# [What needs to be done]
Could you return only the lines that run from the line with "right front paw: (245, 88)" through the final line of the data, exactly as they stand?

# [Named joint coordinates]
• • •

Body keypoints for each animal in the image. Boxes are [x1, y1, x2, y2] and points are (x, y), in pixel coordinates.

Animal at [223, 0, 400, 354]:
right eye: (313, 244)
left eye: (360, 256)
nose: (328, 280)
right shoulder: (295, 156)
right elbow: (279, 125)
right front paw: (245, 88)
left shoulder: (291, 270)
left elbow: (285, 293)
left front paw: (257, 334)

• • •

# [Solution to the exercise]
right front paw: (245, 88)
left shoulder: (291, 270)
left elbow: (285, 293)
left front paw: (257, 334)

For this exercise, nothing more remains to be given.